**** DATASET EXCERPTS

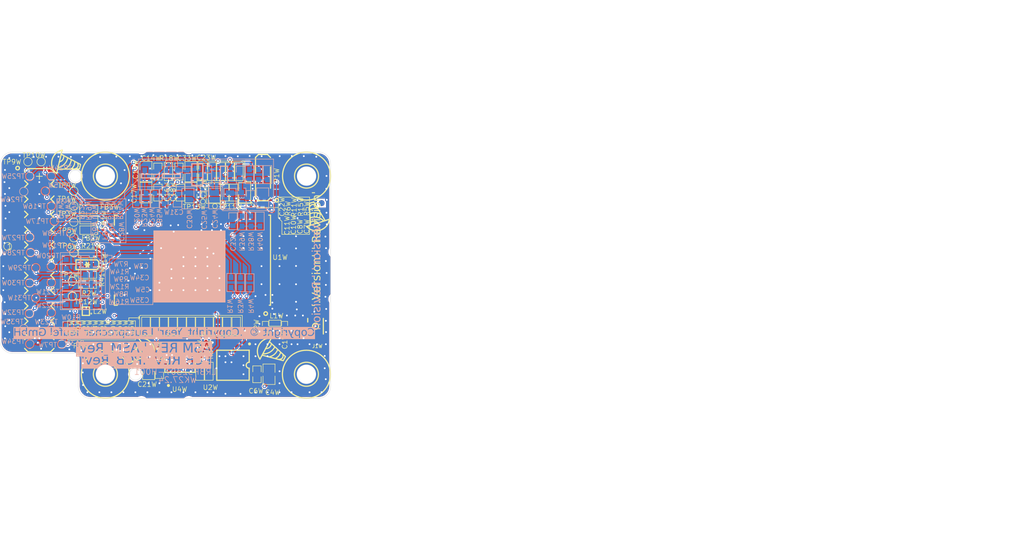
<source format=kicad_pcb>
(kicad_pcb
	(version 20240108)
	(generator "pcbnew")
	(generator_version "8.0")
	(general
		(thickness 1.6)
		(legacy_teardrops no)
	)
	(paper "A4")
	(layers
		(0 "F.Cu" signal "Component Side")
		(1 "In1.Cu" signal "Mid Layer 1")
		(2 "In2.Cu" signal "Mid Layer 2")
		(31 "B.Cu" signal "Solder Side")
		(32 "B.Adhes" user "B.Adhesive")
		(33 "F.Adhes" user "F.Adhesive")
		(34 "B.Paste" user "Bottom Paste")
		(35 "F.Paste" user "Top Paste")
		(36 "B.SilkS" user "Bottom Overlay")
		(37 "F.SilkS" user "Top Overlay")
		(38 "B.Mask" user "Bottom Solder")
		(39 "F.Mask" user "Top Solder")
		(40 "Dwgs.User" user "Mechanical 10")
		(41 "Cmts.User" user "User.Comments")
		(42 "Eco1.User" user "User.Eco1")
		(43 "Eco2.User" user "Mechanical 11")
		(44 "Edge.Cuts" user)
		(45 "Margin" user)
		(46 "B.CrtYd" user "B.Courtyard")
		(47 "F.CrtYd" user "F.Courtyard")
		(48 "B.Fab" user "Mechanical 13")
		(49 "F.Fab" user "Mechanical 12")
		(50 "User.1" user "Mechanical 1")
		(51 "User.2" user "Mechanical 2")
		(52 "User.3" user "Top Assembly")
		(53 "User.4" user "Top Courtyard")
		(54 "User.5" user "Bottom Courtyard")
		(55 "User.6" user "Bottom Assembly")
		(56 "User.7" user "Top 3D Body")
		(57 "User.8" user "Bottom 3D Body")
		(58 "User.9" user "Mechanical 9")
	)
	(setup
		(pad_to_mask_clearance 0.1016)
		(allow_soldermask_bridges_in_footprints no)
		(aux_axis_origin 19.77989 457.30518)
		(grid_origin 19.77989 457.30518)
		(pcbplotparams
			(layerselection 0x00010fc_ffffffff)
			(plot_on_all_layers_selection 0x0000000_00000000)
			(disableapertmacros no)
			(usegerberextensions no)
			(usegerberattributes yes)
			(usegerberadvancedattributes yes)
			(creategerberjobfile yes)
			(dashed_line_dash_ratio 12.000000)
			(dashed_line_gap_ratio 3.000000)
			(svgprecision 4)
			(plotframeref no)
			(viasonmask no)
			(mode 1)
			(useauxorigin no)
			(hpglpennumber 1)
			(hpglpenspeed 20)
			(hpglpendiameter 15.000000)
			(pdf_front_fp_property_popups yes)
			(pdf_back_fp_property_popups yes)
			(dxfpolygonmode yes)
			(dxfimperialunits yes)
			(dxfusepcbnewfont yes)
			(psnegative no)
			(psa4output no)
			(plotreference yes)
			(plotvalue yes)
			(plotfptext yes)
			(plotinvisibletext no)
			(sketchpadsonfab no)
			(subtractmaskfromsilk no)
			(outputformat 1)
			(mirror no)
			(drillshape 1)
			(scaleselection 1)
			(outputdirectory "")
		)
	)
	(property "APPROVEDBY" "JianHua.zhong")
	(property "CHECKEDBY" "Aileen.zhng")
	(property "CONFIGURATIONPARAMETERS" "")
	(property "CONFIGURATORNAME" "")
	(property "DRAWNBY" "GuoHui.Lin")
	(property "ISSUE DATE" "20230812")
	(property "ISUSERCONFIGURABLE" "")
	(property "MODEL NO." "PS2307")
	(property "PAGESETUP" "Record=PageOptions¦CenterHorizontal=True¦CenterVertical=True¦PrintScale=0.70¦XCorrection=1.00¦YCorrection=1.00¦PrintKind=0¦BorderSize=5000000¦LeftOffset=0¦BottomOffset=0¦Orientation=2¦PaperLength=1000¦PaperWidth=1000¦Scale=100¦PaperSource=7¦PrintQuality=-4¦MediaType=1¦DitherType=10¦PaperKind=A4¦PrintScaleMode=1")
	(property "REV DATE" "20231025")
	(property "SHEETTOTAL" "1")
	(property "VERSIONCONTROL_PROJFOLDERREVNUMBER" "")
	(property "VERSIONCONTROL_REVNUMBER" "")
	(net 0 "")
	(net 1 "NetC35W_2")
	(net 2 "NetC35W_1")
	(net 3 "NetC34W_2")
	(net 4 "NetC34W_1")
	(net 5 "NetC33W_2")
	(net 6 "NetC32W_2")
	(net 7 "PSRAM_SIO3")
	(net 8 "PSRAM_SIO2")
	(net 9 "PSRAM_SIO1")
	(net 10 "PSRAM_SIO0")
	(net 11 "PSRAM_SCLK")
	(net 12 "PSRAM_CE")
	(net 13 "ON/OFF")
	(net 14 "NetR43W_1")
	(net 15 "NetR42W_2")
	(net 16 "NetR19W_1")
	(net 17 "NetQ4W_G")
	(net 18 "NetQ3W_G")
	(net 19 "NetFB5W_1")
	(net 20 "NetFB3W_2")
	(net 21 "NetFB2W_2")
	(net 22 "NetFB1W_2")
	(net 23 "NetD1W_A")
	(net 24 "NetC26W_1")
	(net 25 "GPIO16")
	(net 26 "GPIO14")
	(net 27 "GPIO13")
	(net 28 "GPIO11")
	(net 29 "GPIO10")
	(net 30 "GPIO9")
	(net 31 "GPIO8")
	(net 32 "GPIO3/UART_TX")
	(net 33 "GPIO2/UART_RX")
	(net 34 "GPIO1")
	(net 35 "GPIO0")
	(net 36 "FLASH_SCLK")
	(net 37 "FLASH_MOSI")
	(net 38 "FLASH_MISO")
	(net 39 "FLASH_CS")
	(net 40 "BT_VCC")
	(net 41 "BT_VBAT")
	(net 42 "BT_SVCC")
	(net 43 "BT_RTCVDD")
	(net 44 "BT_AVCC")
	(net 45 "AGND")
	(net 46 "VSys")
	(net 47 "5V_CCPD")
	(net 48 "BT_VBUS")
	(net 49 "USB_B_P")
	(net 50 "USB_B_N")
	(net 51 "NetR4W_1")
	(net 52 "NetR3W_1")
	(net 53 "NetR1W_1")
	(net 54 "NetC19W_1")
	(net 55 "NetC5W_2")
	(net 56 "NetC5W_1")
	(net 57 "NetC3W_2")
	(net 58 "NetC3W_1")
	(net 59 "NetC2W_1")
	(net 60 "NetC1W_1")
	(net 61 "MCU_TX")
	(net 62 "MCU_RX")
	(net 63 "Line_R_P")
	(net 64 "Line_R_N")
	(net 65 "Line_L_P")
	(net 66 "Line_L_N")
	(net 67 "GND")
	(net 68 "BUD_P")
	(net 69 "BUD_N")
	(net 70 "BT_Ver")
	(net 71 "BT_SDA")
	(net 72 "BT_SCL")
	(net 73 "BT_Ctrl_Vreg")
	(net 74 "BT_Ctrl_Pwr")
	(net 75 "BT_2_SDAT")
	(net 76 "BT_2_LRCK")
	(net 77 "BT_2_BCLK")
	(net 78 "\\BT_RST")
	(net 79 "3V3_STB")
	(footprint "Vault:TP120" (layer "F.Cu") (at 127.8011 86.10361))
	(footprint "Vault:C0603X100" (layer "F.Cu") (at 147.2511 91.25362 90))
	(footprint "Vault:C0603X100" (layer "F.Cu") (at 159.8511 91.25362 90))
	(footprint "Vault:Pin_Header_SMD_2X12_254" (layer "F.Cu") (at 127.49991 102.50361 -90))
	(footprint "Vault:C0603X100" (layer "F.Cu") (at 147.5011 120.80361 -90))
	(footprint "Vault:R0603" (layer "F.Cu") (at 157.7511 87.75361 90))
	(footprint "Vault:R0603" (layer "F.Cu") (at 135.52896 101.40361))
	(footprint "Vault:C0805_145" (layer "F.Cu") (at 165.75109 121.50361 -90))
	(footprint "Vault:MARK" (layer "F.Cu") (at 140.9011 117.00361 90))
	(footprint "Vault:TP120" (layer "F.Cu") (at 133.2511 91.00361))
	(footprint "Vault:R0603" (layer "F.Cu") (at 155.7511 121.00361 -90))
	(footprint "Vault:C0603X100" (layer "F.Cu") (at 154.7511 87.75361 90))
	(footprint "Vault:Pin_Header_SMD_S_T_254_3P" (layer "F.Cu") (at 164.7511 88.75361 90))
	(footprint "Vault:R0603" (layer "F.Cu") (at 156.24988 87.75313 -90))
	(footprint "Vault:SOD-323" (layer "F.Cu") (at 135.5011 103.25361 180))
	(footprint "Vault:R0603" (layer "F.Cu") (at 148.2511 113.50361 90))
	(footprint "Vault:R0603" (layer "F.Cu") (at 149.00313 87.75439 90))
	(footprint "passive.PcbLib:Teufel_NoLogo" (layer "F.Cu") (at 174.55109 109.82861 90))
	(footprint "Vault:R0603" (layer "F.Cu") (at 146.75109 113.50361 -90))
	(footprint "Vault:R0603" (layer "F.Cu") (at 135.7511 97.50361))
	(footprint "Vault:R0603" (layer "F.Cu") (at 154.25109 121.00361 90))
	(footprint "Vault:R0603" (layer "F.Cu") (at 160.3011 113.50361 -90))
	(footprint "Vault:C0603X100" (layer "F.Cu") (at 147.2511 87.75361 90))
	(footprint "Vault:C0402" (layer "F.Cu") (at 165.1511 113.70361 -90))
	(footprint "Vault:R0603" (layer "F.Cu") (at 145.25109 113.50361 -90))
	(footprint "Vault:R0603" (layer "F.Cu") (at 135.52896 106.50155 180))
	(footprint "Vault:TP120" (layer "F.Cu") (at 133.0011 106.00361 -90))
	(footprint "Vault:BT_59P_L260XW150XH26_P105" (layer "F.Cu") (at 153.00109 102.50361 -90))
	(footprint "Vault:R0603" (layer "F.Cu") (at 151.2511 113.50361 -90))
	(footprint "Vault:TP060" (layer "F.Cu") (at 156.75109 93.50361 180))
	(footprint "Vault:TP120" (layer "F.Cu") (at 133.25078 101.25077 -90))
	(footprint "Vault:R0603" (layer "F.Cu") (at 159.25109 87.75361 90))
	(footprint "Vault:C0805_145" (layer "F.Cu") (at 156.6261 91.27861 -90))
	(footprint "Vault:I-PEX MHF" (layer "F.Cu") (at 173.5011 113.50361 -90))
	(footprint "Vault:SCREW_D32" (layer "F.Cu") (at 138.5011 121.50361))
	(footprint "Vault:C0805_145" (layer "F.Cu") (at 152.7511 91.25361 -90))
	(footprint "Vault:MARK" (layer "F.Cu") (at 174.50109 93.00361 90))
	(footprint "Vault:TP120" (layer "F.Cu") (at 133.2511 93.50361 90))
	(footprint "Vault:R0603" (layer "F.Cu") (at 149.7511 113.50361 -90))
	(footprint "Vault:TP060" (layer "F.Cu") (at 154.7511 92.75361 180))
	(footprint "Vault:SO_8_200"
		(layer "F.Cu")
		(uuid "91acb755-b591-42af-bdc1-b3df95d26e18")
		(at 159.7511 120.00361 -90)
		(property "Reference" "U2W"
			(at 3.68731 3.751 0)
			(unlocked yes)
			(layer "F.SilkS")
			(uuid "f5dc0e0e-e527-4bf7-9dc3-7d47ca06a06a")
			(effects
				(font
					(size 0.8 0.8)
					(thickness 0.1)
				)
			)
		)
		(property "Value" "RCI025064-B000"
			(at -5.324842 18.065455 180)
			(unlocked yes)
			(layer "F.SilkS")
			(hide yes)
			(uuid "965e6e4a-33ec-4911-bdf7-e40de980f4c2")
			(effects
				(font
					(size 1.524 1.524)
					(thickness 0.254)
				)
			)
		)
		(property "Footprint" ""
			(at 0 0 -90)
			(layer "F.Fab")
			(hide yes)
			(uuid "267d838c-8245-4991-a6e0-e8a1b0d9fda8")
			(effects
				(font
					(size 1.27 1.27)
					(thickness 0.15)
				)
			)
		)
		(property "Datasheet" ""
			(at 0 0 -90)
			(layer "F.Fab")
			(hide yes)
			(uuid "a6d2da3b-8d5e-4e40-8edc-d237f5df181a")
			(effects
				(font
					(size 1.27 1.27)
					(thickness 0.15)
				)
			)
		)
		(property "Description" ""
			(at 0 0 -90)
			(layer "F.Fab")
			(hide yes)
			(uuid "a39031a9-d248-423d-97c8-b7745a7db6ef")
			(effects
				(font
					(size 1.27 1.27)
					(thickness 0.15)
				)
			)
		)
		(fp_line
			(start -2.5 2.7)
			(end -2.5 -2.7)
			(stroke
				(width 0.2)
				(type solid)
			)
			(layer "F.SilkS")
			(uuid "ed6ba766-2046-45fb-ac73-22cf0065967e")
		)
		(fp_line
			(st
... [994283 chars truncated]
</source>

********

TASK GOAL: Search the entries for the word "CrtYd" and copy every line that has it.

PROBLEM SOLUTION:
		(46 "B.CrtYd" user "B.Courtyard")
		(47 "F.CrtYd" user "F.Courtyard")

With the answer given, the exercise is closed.